====== Text provided

Mr. Palmer stated that the debtor, who had been in business in Rushden for many years, much regretted that he had to meet his creditors as the present depression in the trade had so reduced orders that it was impossible for him to carry on any longer. The item of £2,180 due to unsecured creditors, represented mostly trade goods supplied. The creditor fully secured was Messrs. England, Smith and Co., who in March, 1924, advanced £1,400 on security of the factory and a dwelling-house in Manton-road. There was also a goods account with interest, but he believed Messrs. England Smith contemplated the question of foregoing the claim to interest. The advance of £1,400 was used in paying off the bank overdraft, which in December, 1923, amounted to £1,377.

The real property in Victoria-road had cost Mr. Nicholson £2,499, and it now stood in the books at £2,364. The factory was well arranged and capable of turning out 2,000 pairs per week, but owing to the extremely depressed state of the property market, and particularly boot factories, it had been valued at the low figure of £1,200. The house was valued for the purposes of the statement at £550.

Proper Accounts Kept

Mr. Nicholson’s accounts had been regularly made up and audited during the whole time he had been in business. His net profits to August 31, 1921, were £971, his drawings £339 and the capital remaining £2,450; for the 14 months to October, 1922, there was loss of £263, and the drawings were £516. Subsequent figures were: Dec., 1923, loss £869, drawings £33; Dec., 1924, loss £180, drawings £337; 1925, profit £872, drawings £293; 1926, net profit £445, drawings £289; 1927, profit £281, drawings £244; 1928, loss £103, drawings, £339; 1929, net profit £580, drawings £313, capital remaining £825.

From that date up to the present statement, there was a net trading loss of £84 only, and the debtor’s drawings were £111, which left his capital on the balance sheet at £806.

The trading accounts showed in 1925 a turnover of £20,139; 1927, turnover £21,508, wages 26.3 per cent., gross profit 10.5 per cent; 1928, turnover £24,403, wages 23.7, gross profit 8.1; 1929, turnover £18,318, wages 25.2, gross profit 13.4; and the subsequent 4½ months a turnover of £4,495, wages 25 per cent., gross profit 8¾ per cent.

It would be seen from these figures, added Mr. Palmer, that Mr. Nicholson was fully justified in expecting his business to revive, as although the sales for 1929 had fallen, the gross profit had actually increased, and his percentage was raised. Unfortunately these hopes had not been realised, as the sales for 1930 had progressively fallen until there were practically no orders left to execute – a common complaint in the industry to-day. Trade during March was £972, April £564, and the portion of May £89.

“I think Mr. Nicholson has been perfectly honest in every way,” said Mr. Palmer in conclusion. “He is quite unable to make an offer, and he has no faith in the trade.”

The chairman commented that if Mr. Nicholson had pulled up at the time of the mortgage made by Messrs. England Smith his portion would have been worse than it was now.

============

◆ **Exercise aim**:
Rewrite the paragraph of the text above that begins "The real property in Victoria-road" as a short bulleted list, keeping its main facts.

====== The data

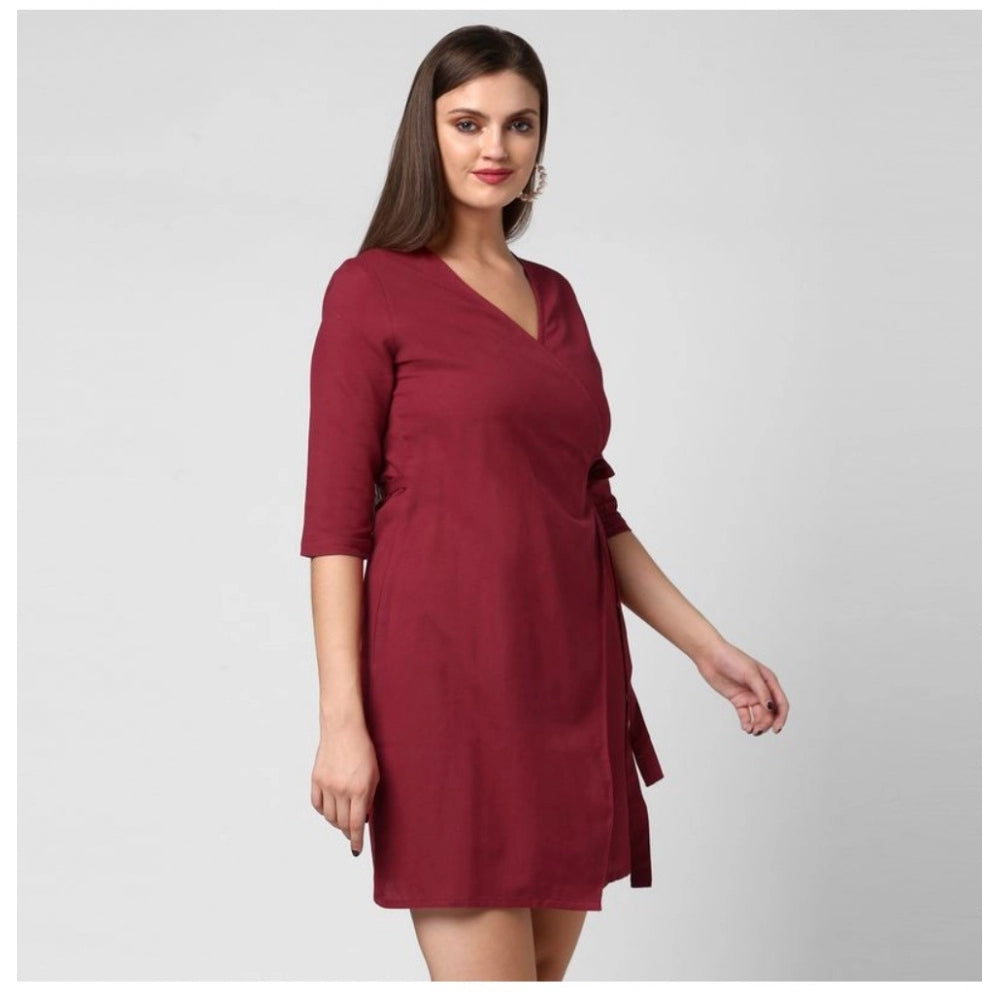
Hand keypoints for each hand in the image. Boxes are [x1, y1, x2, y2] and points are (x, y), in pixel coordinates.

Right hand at [310, 717, 379, 854]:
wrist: (343, 729)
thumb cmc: (363, 749)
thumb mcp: (374, 774)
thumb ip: (369, 797)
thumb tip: (363, 817)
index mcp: (359, 789)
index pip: (356, 824)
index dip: (356, 840)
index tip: (356, 850)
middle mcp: (341, 790)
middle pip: (341, 823)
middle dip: (347, 832)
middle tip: (351, 833)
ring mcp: (326, 785)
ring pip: (328, 816)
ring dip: (335, 822)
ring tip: (342, 820)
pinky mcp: (315, 779)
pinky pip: (317, 804)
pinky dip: (323, 811)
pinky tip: (329, 810)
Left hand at [694, 639, 788, 734]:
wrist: (710, 656)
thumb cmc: (732, 658)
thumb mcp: (750, 673)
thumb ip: (762, 691)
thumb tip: (771, 707)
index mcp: (769, 681)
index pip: (781, 703)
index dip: (781, 717)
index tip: (776, 729)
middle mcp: (761, 690)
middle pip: (770, 713)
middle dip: (766, 724)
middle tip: (757, 730)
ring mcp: (749, 695)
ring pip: (759, 716)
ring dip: (757, 725)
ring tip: (750, 730)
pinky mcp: (738, 699)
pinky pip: (745, 715)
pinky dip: (747, 723)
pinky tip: (745, 727)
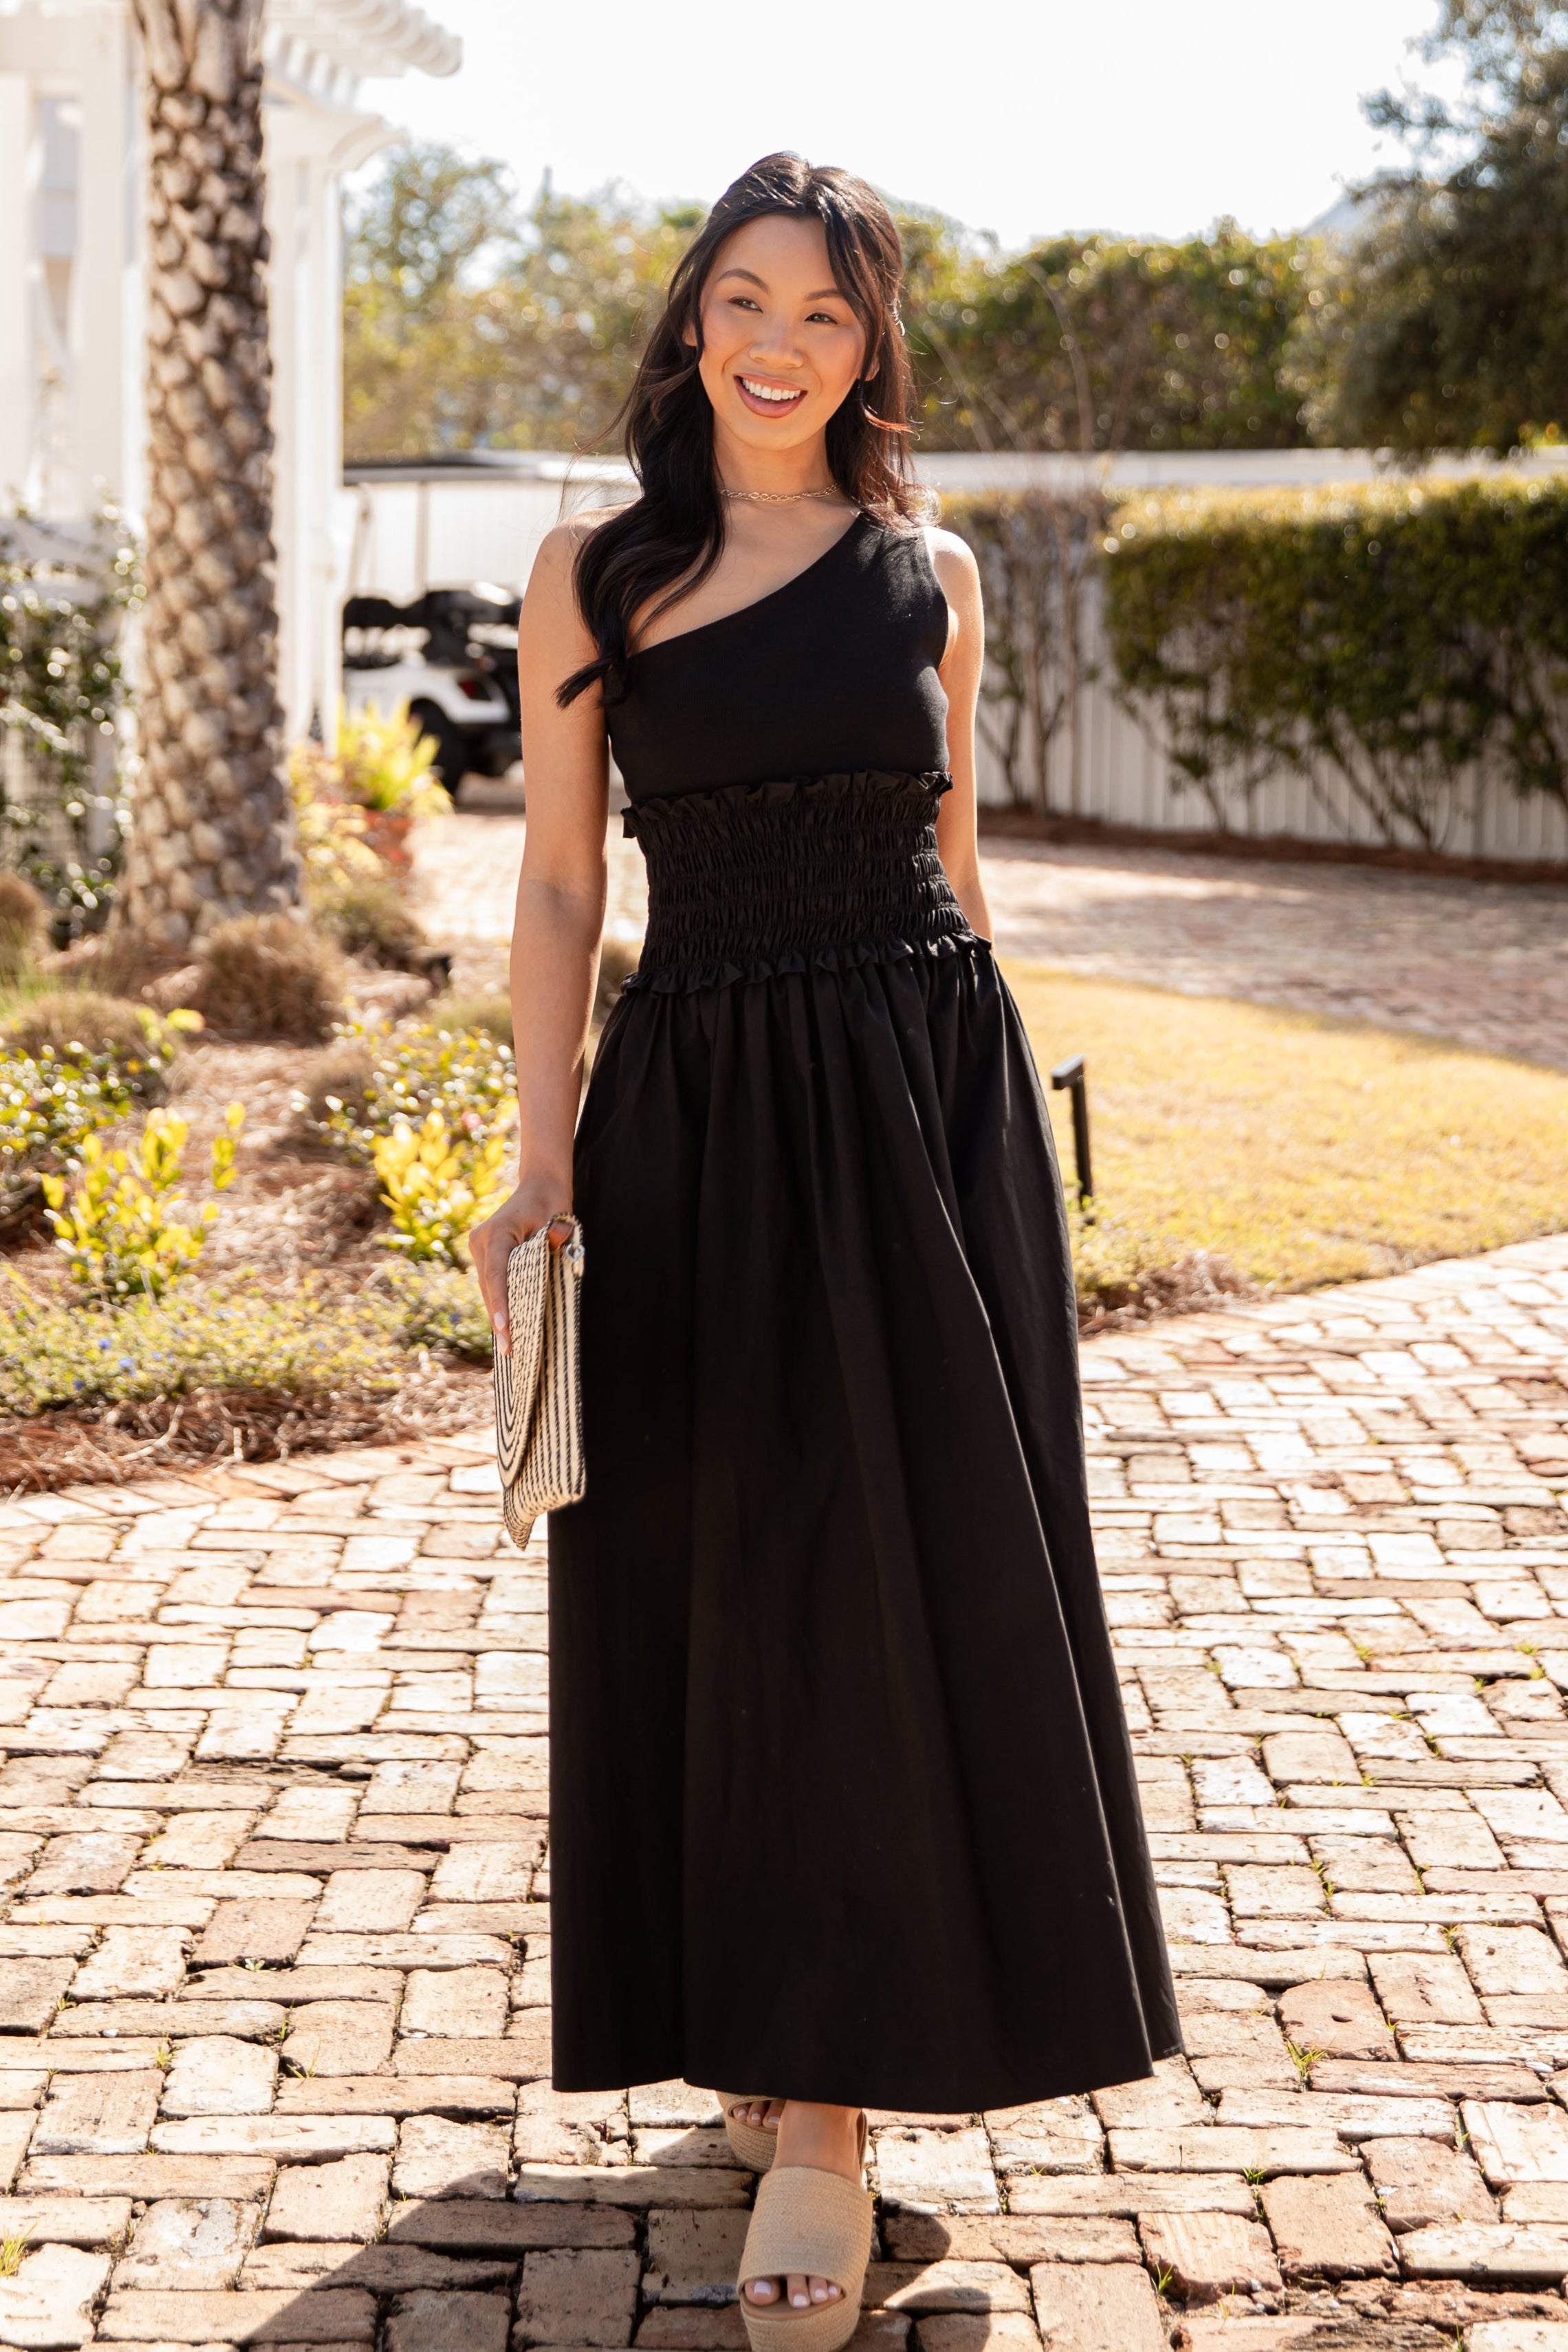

============

◆ **Written solution**:
- The Victoria-road property cost Mr. Nicholson £2,499 and now stands in the books at £2,364.
- The factory is well arranged and can turn out 2,000 pairs per week.
- Because the property market, especially for boot factories, is extremely depressed, the factory was valued at only £1,200.
- The house was valued at £550 for the statement.